The words "child" or "kids"are not used as much as the word "boys" in this story. Every time the word "boys" is used, it seems to be describing something cynical. The narrator compared Sonny to the boys in his classes or to boys he saw in the story. Every time he did this, it was like he was realizing that these boys were going through everything that he went through at that age and everything Sonny was going through. The narrator was thinking of Sonny and how he thought "he hadn't ever turned hard or evil or disrespectful, the way kids can go, so quick (17)." Every image of the boys in this story were ones of troubled boys who had no future and were filled with rage. Even when the narrator heard the boys in his school laughing, he heard it as "mocking and insular" laughing, instead of "joyous(18)."

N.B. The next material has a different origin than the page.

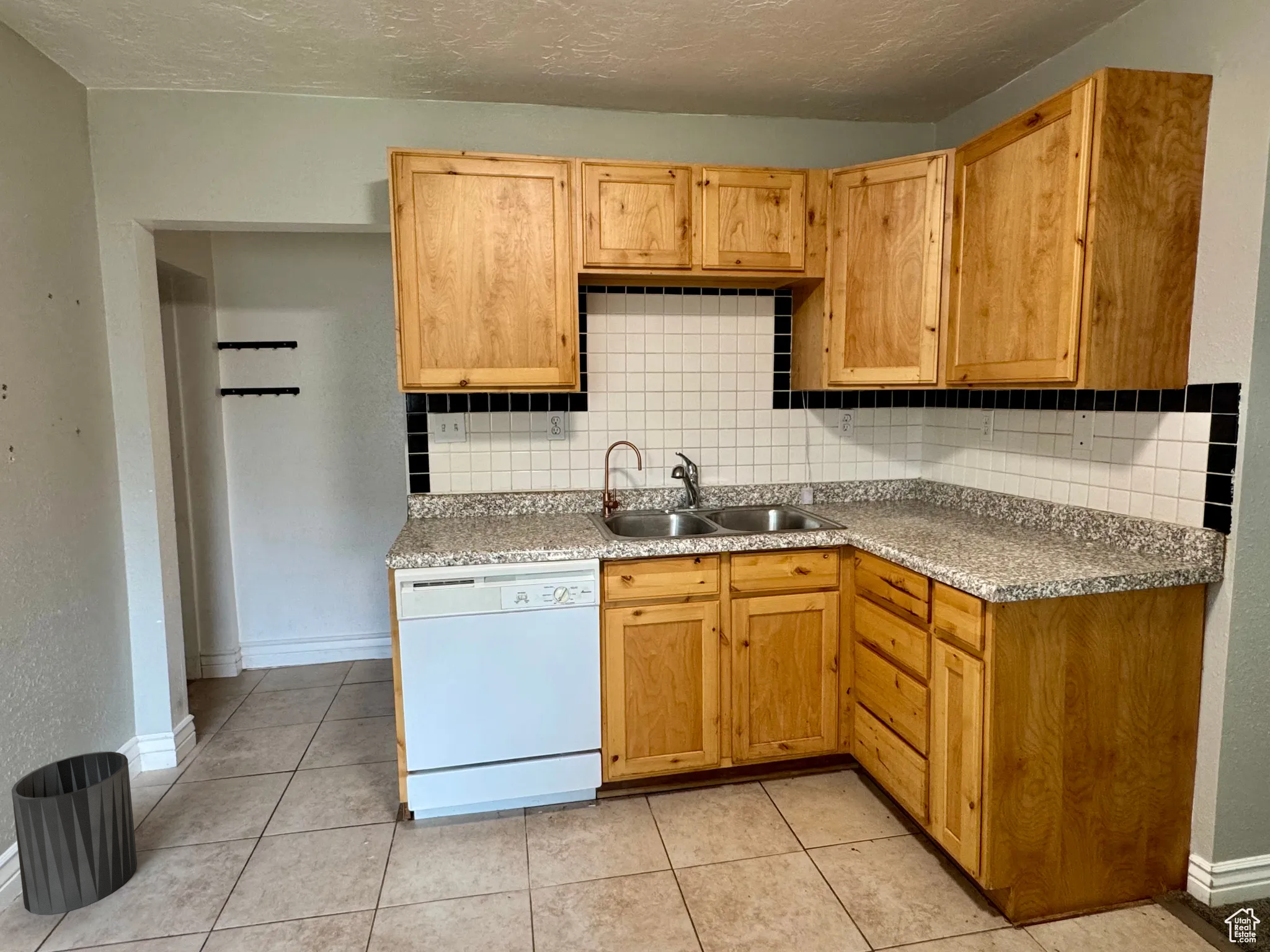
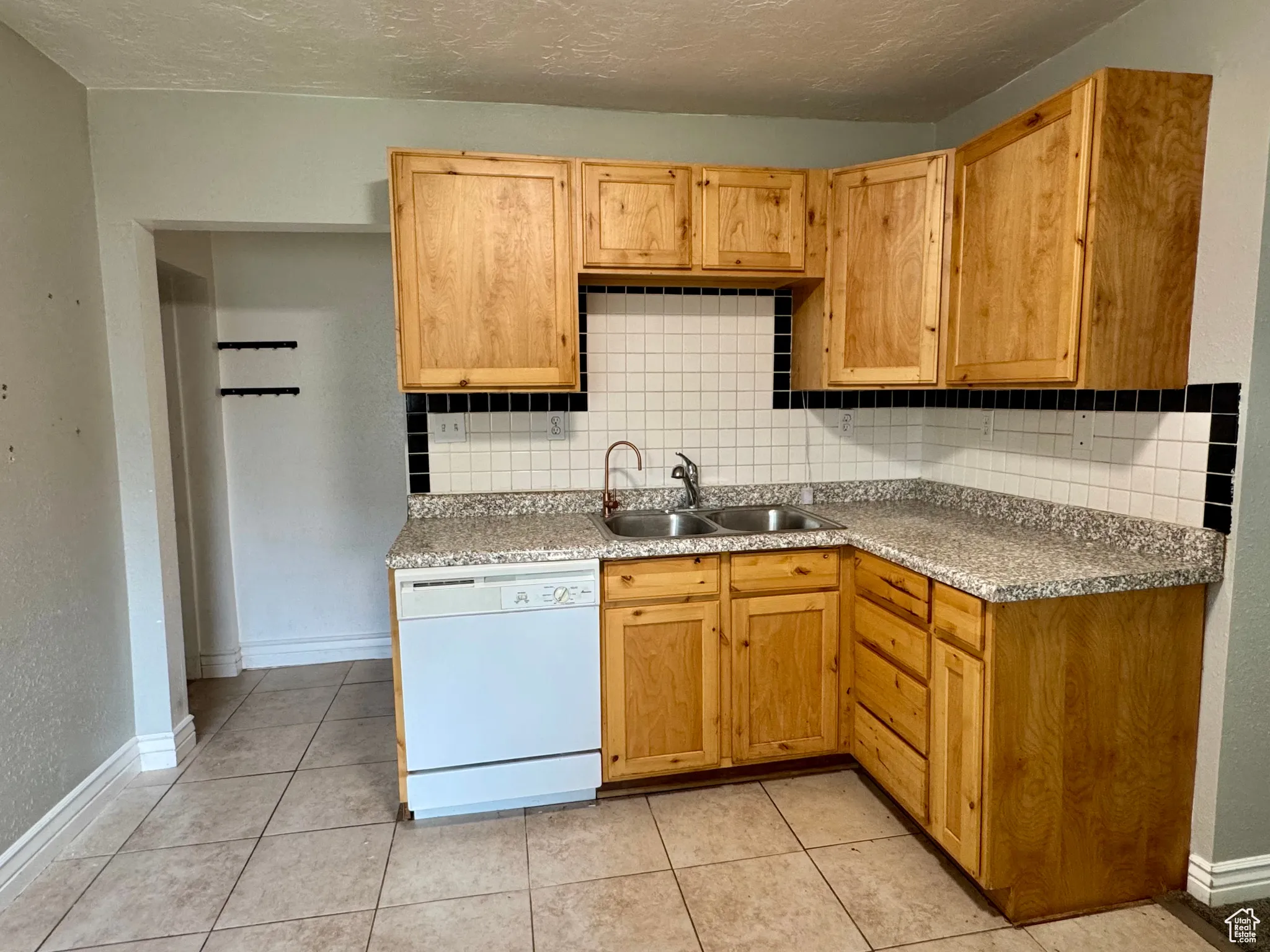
- trash can [11,751,138,915]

He said that "these boys, now, were living as we'd been living then, they were growing up with a rush and their heads bumped abruptly against the low ceiling of their actual possibilities (18)." This shows what little expectations people have for the kids growing up in Harlem, and how, sadly, they are very true. Sonny's mother said "It ain't only the the bad ones, nor yet the dumb ones that gets sucked under (24)." The kids at the playground were "most popular with the children who don't play jacks, or skip rope, or roller skate, or swing, and they can be found in it after dark (22)."
This image of children in this story says a lot about the setting, which is Harlem, where these kids do not know a good life, and do not have much of a chance for a good future. It defines the mood- very dark and sad and cynical. As for plot, these kids are a reflection of what Sonny became, so it has a lot to do with the plot and how common Sonny's character is in this kind of life.